Ayuda
Ir al contenido

Dialnet


Resumen de Does scrupulous securitism stand-up to scrutiny? Two problems for moral securitism and how we might fix them

Travis Timmerman

  • A relatively new debate in ethics concerns the relationship between one's present obligations and how one would act in the future. One popular view is actualism, which holds that what an agent would do in the future affects her present obligations. Agent's future behavior is held fixed and the agent's present obligations are determined by what would be best to do now in light of how the agent would act in the future. Doug Portmore defends a new view he calls moral securitism, which is supposed to avoid the problems associated with actualism. On this account, what an agent would do in the future is treated as fixed iff that agent's future actions are not currently under the agent's present deliberative control. φ-ing is under an agent's present deliberative control iff whether the agent φ's depends upon the immediate outcome of the agent's present deliberations.
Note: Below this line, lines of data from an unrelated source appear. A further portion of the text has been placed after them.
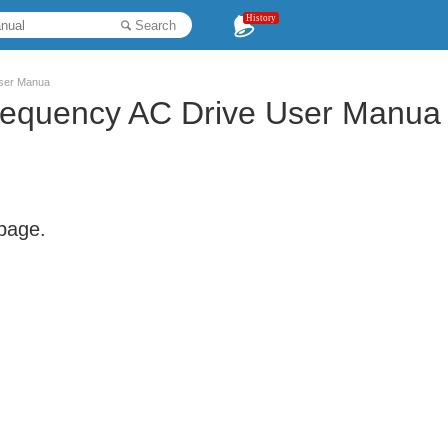
History
Search
User Manua
Frequency AC Drive User Manua
 page.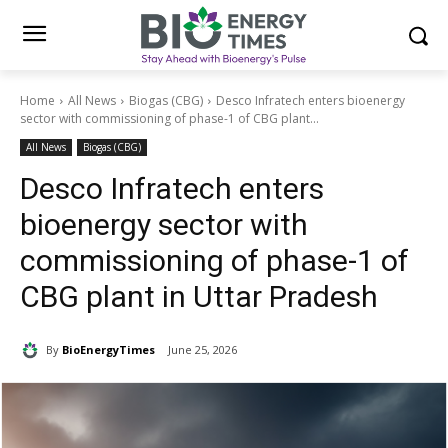
Home
All News
Biogas (CBG)
Desco Infratech enters bioenergy
sector with commissioning of phase-1 of CBG plant...
All News
Biogas (CBG)
Desco Infratech enters
bioenergy sector with
commissioning of phase-1 of
CBG plant in Uttar Pradesh
By
BioEnergyTimes
June 25, 2026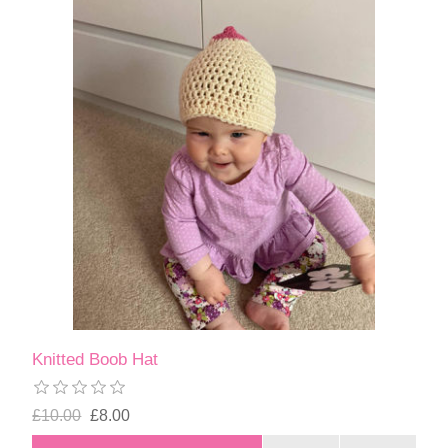
Knitted Boob Hat
£10.00
£8.00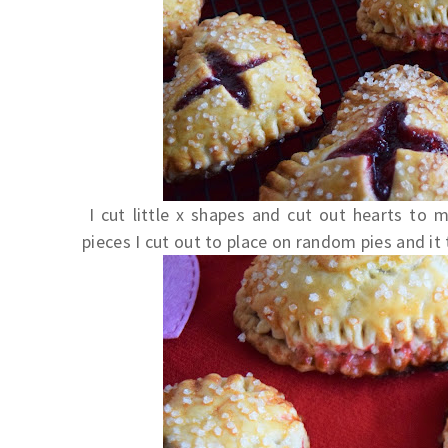
I cut little x shapes and cut out hearts to m
pieces I cut out to place on random pies and it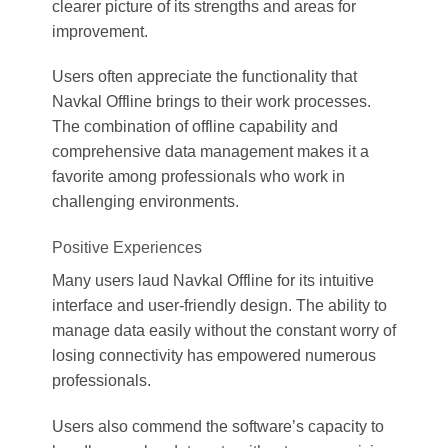
clearer picture of its strengths and areas for
improvement.
Users often appreciate the functionality that
Navkal Offline brings to their work processes.
The combination of offline capability and
comprehensive data management makes it a
favorite among professionals who work in
challenging environments.
Positive Experiences
Many users laud Navkal Offline for its intuitive
interface and user-friendly design. The ability to
manage data easily without the constant worry of
losing connectivity has empowered numerous
professionals.
Users also commend the software’s capacity to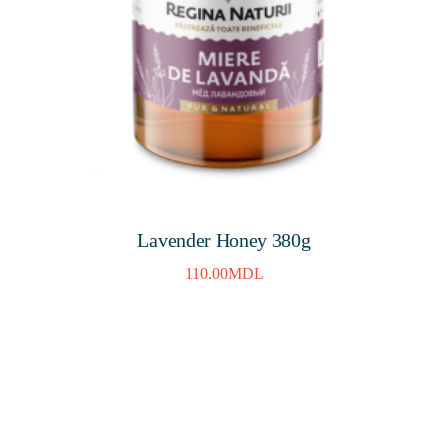
Lavender Honey 380g
110.00
MDL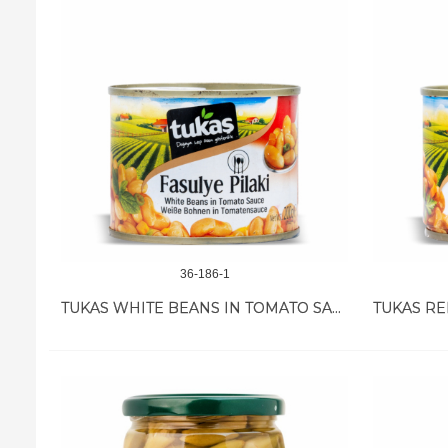
36-186-1
TUKAS WHITE BEANS IN TOMATO SAUCE 12/200 GR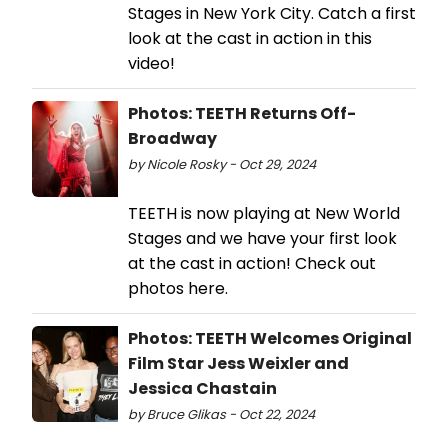
Stages in New York City. Catch a first
look at the cast in action in this
video!
Photos: TEETH Returns Off-
Broadway
by Nicole Rosky - Oct 29, 2024
TEETH is now playing at New World
Stages and we have your first look
at the cast in action! Check out
photos here.
Photos: TEETH Welcomes Original
Film Star Jess Weixler and
Jessica Chastain
by Bruce Glikas - Oct 22, 2024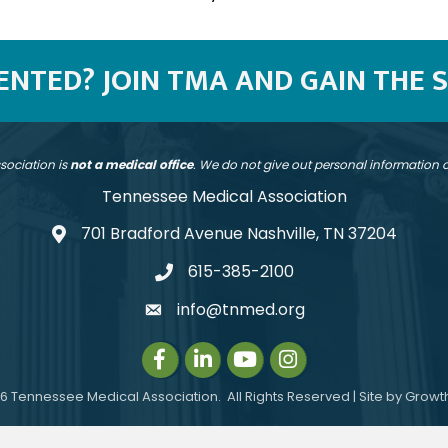
SENTED? JOIN TMA AND GAIN THE 
sociation is
not a medical office
. We do not give out personal information
Tennessee Medical Association
701 Bradford Avenue Nashville, TN 37204
address
615-385-2100
telephone
info@tnmed.org
email
Facebook
LinkedIn
Instagram
Instagram
6
Tennessee Medical Association.
All Rights Reserved | Site by
Growt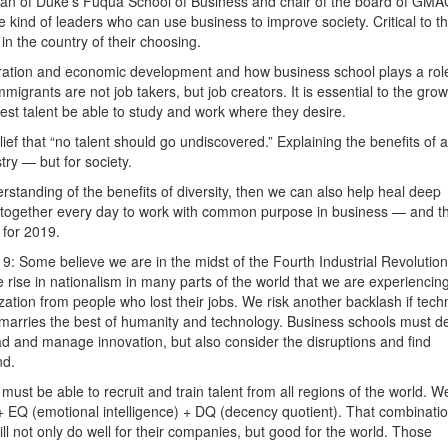
dean of Duke’s Fuqua School of Business and chair of the board of GMA
kind of leaders who can use business to improve society. Critical to th
n the country of their choosing.
gration and economic development and how business school plays a role
grants are not job takers, but job creators. It is essential to the grow
est talent be able to study and work where they desire.
ief that “no talent should go undiscovered.” Explaining the benefits of 
try — but for society.
rstanding of the benefits of diversity, then we can also help heal deep
me together every day to work with common purpose in business — and t
 for 2019.
19: Some believe we are in the midst of the Fourth Industrial Revolution
 rise in nationalism in many parts of the world that we are experiencin
zation from people who lost their jobs. We risk another backlash if tec
at marries the best of humanity and technology. Business schools must d
lead and manage innovation, but also consider the disruptions and find
nd.
 must be able to recruit and train talent from all regions of the world. W
+ EQ (emotional intelligence) + DQ (decency quotient). That combinatio
ill not only do well for their companies, but good for the world. Those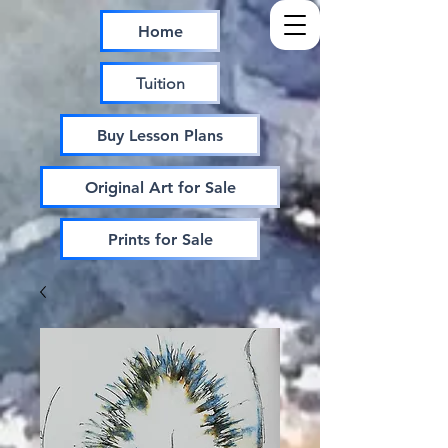
Home
Tuition
Buy Lesson Plans
Original Art for Sale
Prints for Sale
I argue that moral securitism falls prey to two of the same serious problems that actualism does: it lets agents avoid incurring moral obligations because they have rotten moral dispositions and entails that agents ought to perform truly terribly acts. After providing a few standard counter-examples to actualism to show how it is plagued with these two problems, I offer my own example which demonstrates that moral securitism is subject to a version of these same two problems. I then review Portmore's response to my objection, arguing that it fails. I end the paper by offering a tentative revision of moral securitism that would allow it to avoid the aforementioned problems.